Paolo Bernardotti è un fotografo specializzato in fotografia commerciale con studio in Alessandria. Si avvicina alla fotografia all’inizio degli anni duemila, con il passaggio dall’analogico al digitale. Oltre alla fotografia tradizionale ha la passione della fotografia per il cinema, che pratica come direttore della fotografia per cortometraggi e spot pubblicitari.
Nel suo campo specifico, che cosa vuol dire raccontare la realtà?
La fotografia in quanto racconto è un campo assestante della realtà. Nel mio campo si cerca di avere un occhio narrativo e descrittivo. Proprio perché in un istante si racconta una realtà. Un fotografo, ad esempio attraverso un taglio specifico di un’inquadratura, ha la possibilità di deviare lo sguardo dello spettatore, facendogli così cogliere determinati aspetti della narrazione. Un fotografo può anche decidere di non mostrare alcuni aspetti della realtà, e questo fa dell’autore un vero e proprio narratore.
Basta la realtà che leggiamo, vediamo e ascoltiamo tutti i giorni, o c’è di più?
Sicuramente come in ogni settore bisogna vedere chi interpreta la realtà. Nel mondo della fotografia è necessario un approfondimento, perché con un immagine non si può raccontare tutto. Purtroppo con i social l’approfondimento ne va a meno, perdendo così il valore narrativo della realtà.

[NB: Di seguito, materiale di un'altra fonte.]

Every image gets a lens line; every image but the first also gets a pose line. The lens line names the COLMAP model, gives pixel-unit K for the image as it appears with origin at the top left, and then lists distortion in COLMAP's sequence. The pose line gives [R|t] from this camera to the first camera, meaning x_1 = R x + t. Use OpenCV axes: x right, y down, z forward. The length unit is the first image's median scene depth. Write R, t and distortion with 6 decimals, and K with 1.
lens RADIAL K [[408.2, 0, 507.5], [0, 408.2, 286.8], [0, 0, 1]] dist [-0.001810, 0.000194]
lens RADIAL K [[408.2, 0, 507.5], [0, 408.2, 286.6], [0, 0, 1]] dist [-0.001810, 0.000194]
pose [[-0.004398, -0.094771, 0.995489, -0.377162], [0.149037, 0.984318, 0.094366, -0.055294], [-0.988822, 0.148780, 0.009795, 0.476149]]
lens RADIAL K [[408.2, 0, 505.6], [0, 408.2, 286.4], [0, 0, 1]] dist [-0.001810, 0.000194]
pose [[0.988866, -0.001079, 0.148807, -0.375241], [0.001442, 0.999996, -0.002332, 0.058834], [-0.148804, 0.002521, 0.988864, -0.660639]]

C’è una sola verità o più verità?
Assolutamente ci sono più verità. Nel mio campo basta variare l’angolo di sguardo, basta variare l’angolazione o il mezzo di narrazione per cambiare il punto di vista dello spettatore. Quindi per questo sia lo spettatore che il fotografo sono obbligati ad avere una lettura critica.
Che cosa fa quando devi comunicare qualcosa che ti trova in disaccordo?
Per me in questi casi il distacco emotivo diventa fondamentale. Nonostante il disaccordo, bisogna raccontare in ogni caso. Molte volte capita di dover fotografare situazioni difficili, bisogna quindi cercare di essere estranei ai fatti, riportando la realtà.
Esiste un antidoto alla “fake news”? Se sì, quale?
Un antidoto non c’è. Per me è possibile un processo, che parte da chi supporta le “fake news”, cioè coloro che gestiscono i social. Dal’altro lato le false notizie sono una malattia che si divulga in fretta, per questo bisognerebbe educare i lettori. Anche nella fotografia bisogna evitare che tramite il mondo social prendano piede le “fake news”.